For Amazon, the concerns aren’t hypothetical. The Amazon Labor Union, a Teamsters affiliate that represents warehouse employees, filed an unfair labor practice charge with New York’s PERB on Sept. 17, shortly after Gov. Kathy Hochul (D) signed the state’s legislation. Amazon attached a copy of the charge to its lawsuit and said it mirrors a claim already at the NLRB.

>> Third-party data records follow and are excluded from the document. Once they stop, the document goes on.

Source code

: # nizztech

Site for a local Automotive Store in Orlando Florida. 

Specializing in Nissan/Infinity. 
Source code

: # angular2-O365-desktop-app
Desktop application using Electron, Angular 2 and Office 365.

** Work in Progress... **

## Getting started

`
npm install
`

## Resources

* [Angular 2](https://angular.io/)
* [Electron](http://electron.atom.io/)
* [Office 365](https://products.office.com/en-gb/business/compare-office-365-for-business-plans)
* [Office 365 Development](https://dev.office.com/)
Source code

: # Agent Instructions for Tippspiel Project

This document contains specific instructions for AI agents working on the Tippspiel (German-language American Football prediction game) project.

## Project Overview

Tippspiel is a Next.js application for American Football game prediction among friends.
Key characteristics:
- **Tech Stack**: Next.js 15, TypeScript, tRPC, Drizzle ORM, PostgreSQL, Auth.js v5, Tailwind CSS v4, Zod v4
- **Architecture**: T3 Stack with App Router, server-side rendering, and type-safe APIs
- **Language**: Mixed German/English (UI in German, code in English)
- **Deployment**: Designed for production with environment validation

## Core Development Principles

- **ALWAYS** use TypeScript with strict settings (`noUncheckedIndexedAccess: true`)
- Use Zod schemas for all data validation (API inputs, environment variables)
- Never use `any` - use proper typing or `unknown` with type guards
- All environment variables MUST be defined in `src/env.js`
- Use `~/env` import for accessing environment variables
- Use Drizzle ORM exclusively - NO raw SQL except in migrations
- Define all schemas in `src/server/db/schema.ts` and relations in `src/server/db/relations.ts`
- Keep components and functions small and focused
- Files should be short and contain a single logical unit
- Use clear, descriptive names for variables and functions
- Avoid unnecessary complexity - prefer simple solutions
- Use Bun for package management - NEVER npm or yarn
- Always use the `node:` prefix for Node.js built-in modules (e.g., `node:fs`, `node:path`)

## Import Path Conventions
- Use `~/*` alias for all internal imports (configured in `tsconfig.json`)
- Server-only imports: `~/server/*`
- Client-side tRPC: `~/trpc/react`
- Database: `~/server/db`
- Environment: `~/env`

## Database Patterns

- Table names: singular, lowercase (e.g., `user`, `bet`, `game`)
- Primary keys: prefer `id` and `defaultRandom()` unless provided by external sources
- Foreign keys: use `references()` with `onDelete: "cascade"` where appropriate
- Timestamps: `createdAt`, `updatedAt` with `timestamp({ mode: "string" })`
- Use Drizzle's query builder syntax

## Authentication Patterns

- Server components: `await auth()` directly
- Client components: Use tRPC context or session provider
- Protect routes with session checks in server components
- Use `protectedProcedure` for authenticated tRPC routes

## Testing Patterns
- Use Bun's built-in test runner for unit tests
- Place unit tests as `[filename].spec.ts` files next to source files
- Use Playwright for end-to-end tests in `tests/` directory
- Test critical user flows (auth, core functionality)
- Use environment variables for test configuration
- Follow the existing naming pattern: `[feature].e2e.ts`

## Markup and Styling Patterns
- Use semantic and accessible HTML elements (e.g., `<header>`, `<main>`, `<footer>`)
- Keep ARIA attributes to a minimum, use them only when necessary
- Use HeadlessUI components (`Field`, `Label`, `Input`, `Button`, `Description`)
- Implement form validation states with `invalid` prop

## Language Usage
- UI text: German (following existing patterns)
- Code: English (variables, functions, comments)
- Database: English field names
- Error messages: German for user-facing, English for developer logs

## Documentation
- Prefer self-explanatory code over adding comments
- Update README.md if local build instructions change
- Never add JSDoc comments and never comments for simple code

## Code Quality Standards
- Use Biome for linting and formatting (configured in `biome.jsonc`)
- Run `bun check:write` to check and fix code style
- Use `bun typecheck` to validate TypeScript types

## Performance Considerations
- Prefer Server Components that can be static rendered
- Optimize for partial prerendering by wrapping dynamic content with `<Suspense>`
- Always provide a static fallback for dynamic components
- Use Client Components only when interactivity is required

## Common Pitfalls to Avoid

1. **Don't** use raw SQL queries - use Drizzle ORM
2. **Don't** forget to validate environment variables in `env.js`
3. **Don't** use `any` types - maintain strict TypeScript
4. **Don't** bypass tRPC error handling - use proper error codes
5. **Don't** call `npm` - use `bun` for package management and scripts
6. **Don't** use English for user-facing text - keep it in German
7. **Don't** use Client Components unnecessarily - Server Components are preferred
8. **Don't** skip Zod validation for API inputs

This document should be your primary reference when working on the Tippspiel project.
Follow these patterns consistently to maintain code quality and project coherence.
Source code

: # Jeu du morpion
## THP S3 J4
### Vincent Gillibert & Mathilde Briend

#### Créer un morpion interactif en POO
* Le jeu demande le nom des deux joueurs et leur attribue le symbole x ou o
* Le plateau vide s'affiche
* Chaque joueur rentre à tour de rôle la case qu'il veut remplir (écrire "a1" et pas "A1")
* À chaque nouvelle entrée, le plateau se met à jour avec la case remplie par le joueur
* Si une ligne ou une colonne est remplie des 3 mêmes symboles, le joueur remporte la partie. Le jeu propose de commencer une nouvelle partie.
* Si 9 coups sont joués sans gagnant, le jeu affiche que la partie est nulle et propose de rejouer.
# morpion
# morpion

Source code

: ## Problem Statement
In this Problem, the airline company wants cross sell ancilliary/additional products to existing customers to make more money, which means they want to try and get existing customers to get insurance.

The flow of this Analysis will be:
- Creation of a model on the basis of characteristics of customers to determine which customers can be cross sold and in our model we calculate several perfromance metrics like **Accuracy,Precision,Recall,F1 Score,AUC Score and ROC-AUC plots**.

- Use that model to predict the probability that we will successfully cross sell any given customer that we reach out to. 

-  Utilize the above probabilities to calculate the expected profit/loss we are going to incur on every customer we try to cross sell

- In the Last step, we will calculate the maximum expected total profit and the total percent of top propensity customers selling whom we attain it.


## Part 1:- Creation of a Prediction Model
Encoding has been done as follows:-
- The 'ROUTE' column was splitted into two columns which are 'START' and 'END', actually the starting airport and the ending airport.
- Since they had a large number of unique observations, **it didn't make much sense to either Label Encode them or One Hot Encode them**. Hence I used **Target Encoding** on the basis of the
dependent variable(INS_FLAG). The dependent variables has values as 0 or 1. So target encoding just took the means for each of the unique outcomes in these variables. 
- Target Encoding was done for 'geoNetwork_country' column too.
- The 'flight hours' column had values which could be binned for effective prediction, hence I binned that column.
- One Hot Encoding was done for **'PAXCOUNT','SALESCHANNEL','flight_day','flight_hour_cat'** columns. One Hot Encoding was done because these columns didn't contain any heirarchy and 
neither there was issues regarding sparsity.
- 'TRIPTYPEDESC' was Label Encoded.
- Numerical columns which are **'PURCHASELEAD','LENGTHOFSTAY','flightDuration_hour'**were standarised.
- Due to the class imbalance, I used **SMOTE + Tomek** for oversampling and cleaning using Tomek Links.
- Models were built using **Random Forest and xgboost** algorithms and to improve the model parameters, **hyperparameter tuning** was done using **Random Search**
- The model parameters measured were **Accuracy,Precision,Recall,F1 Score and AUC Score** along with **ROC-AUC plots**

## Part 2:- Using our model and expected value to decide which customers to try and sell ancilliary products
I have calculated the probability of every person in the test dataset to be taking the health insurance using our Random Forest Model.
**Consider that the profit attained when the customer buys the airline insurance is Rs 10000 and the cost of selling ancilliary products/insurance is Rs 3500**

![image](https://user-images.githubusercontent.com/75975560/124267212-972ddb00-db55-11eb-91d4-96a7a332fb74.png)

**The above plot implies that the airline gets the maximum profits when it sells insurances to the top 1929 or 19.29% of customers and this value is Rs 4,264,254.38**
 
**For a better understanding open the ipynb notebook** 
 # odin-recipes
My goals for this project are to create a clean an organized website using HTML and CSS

The union accused Amazon of firing a worker because of his labor advocacy, including organizing a December 2024 strike, according to the charge document. The union on Oct. 2 filed letters in both New York lawsuits signaling it will seek to intervene in defense of the state law. It said New York’s PERB stayed processing of the charge against Amazon pending the outcome of Amazon’s motion for an injunction blocking the law’s enforcement.

Asserting Jurisdiction

Possible preemption of the state laws “is a complicated issue, but the states have the right to protect the workers in their boundaries,” said Jeanne Mirer, the New York attorney who filed the Amazon Labor Union charge with the state PERB.

New York’s new law starts with an assumption of state authority over labor disputes, unless the NLRB wins a court order to assert purview over a particular employer, industry, or group of employees.

The California law signed Sept. 30 triggers jurisdiction where the state determines the NLRB is impaired or has ceded its authority. This includes when a court ruling or congressional action repeals or rewrites federal labor protections or the NLRB’s power to enforce them. California would also step in when the NLRB lacks a quorum or the agency delays action on an unfair labor practice charge for more than six months.

Litigation has paused the board’s work on charges in other parts of the country. SpaceX won a court decision from the US Court of Appeals for the Fifth Circuit in August that found the NLRB’s structure violates the Constitution’s separation of powers, and froze the agency’s proceedings against the company.

The NLRB is also down to just one member, after President Donald Trump fired Democrat Gwynne Wilcox in January and the term of then-Chair Marvin Kaplan expired in August. Two nominees for board members who would restore quorum are scheduled for a Senate committee confirmation vote Oct. 9.

The federal board’s Acting General Counsel William Cowen has rejected the notion that the NLRB is currently impaired.

The agency continues to carry out the bulk of its duties through its regional offices and the general counsel. Most cases are resolved before reaching the full board, with only about 2% requiring a panel decision, Cowen said previously.

Key Differences

Jurisdiction aside, Amazon said in its challenge to the New York law that the state’s underlying labor statutes differ from the NLRA in ways that are likely to disadvantage employers.

The state law explicitly bans employers from a list of unfair labor practices, but unlike federal law there’s no corresponding list of unfair practices for employees or unions.

California’s recently enacted law says the state can force employers into binding arbitration if they fail to reach a collective bargaining agreement after six months of negotiating with their employees’ union, a provision that’s absent from federal law.

Procedural differences in the way state boards certify elections or handle ULP charges also could create headaches for both employers and unions, Schudroff said.

California’s process for handling ULP charges deviates from the NLRB’s approach, said J. Felix De La Torre, general counsel at the state’s PERB.

If the PERB initially investigates a claim and decides not to dismiss it, the charging party—often the union—then argues its case before an administrative law judge. At the NLRB, on the other hand, agency staff members act as the prosecutors for unfair labor practice charges.

The PERB is likely to issue regulations implementing the new California law that should address some of those procedural questions, De La Torre said.

“That’s one place the law doesn’t provide us with clarity or direction,” he said.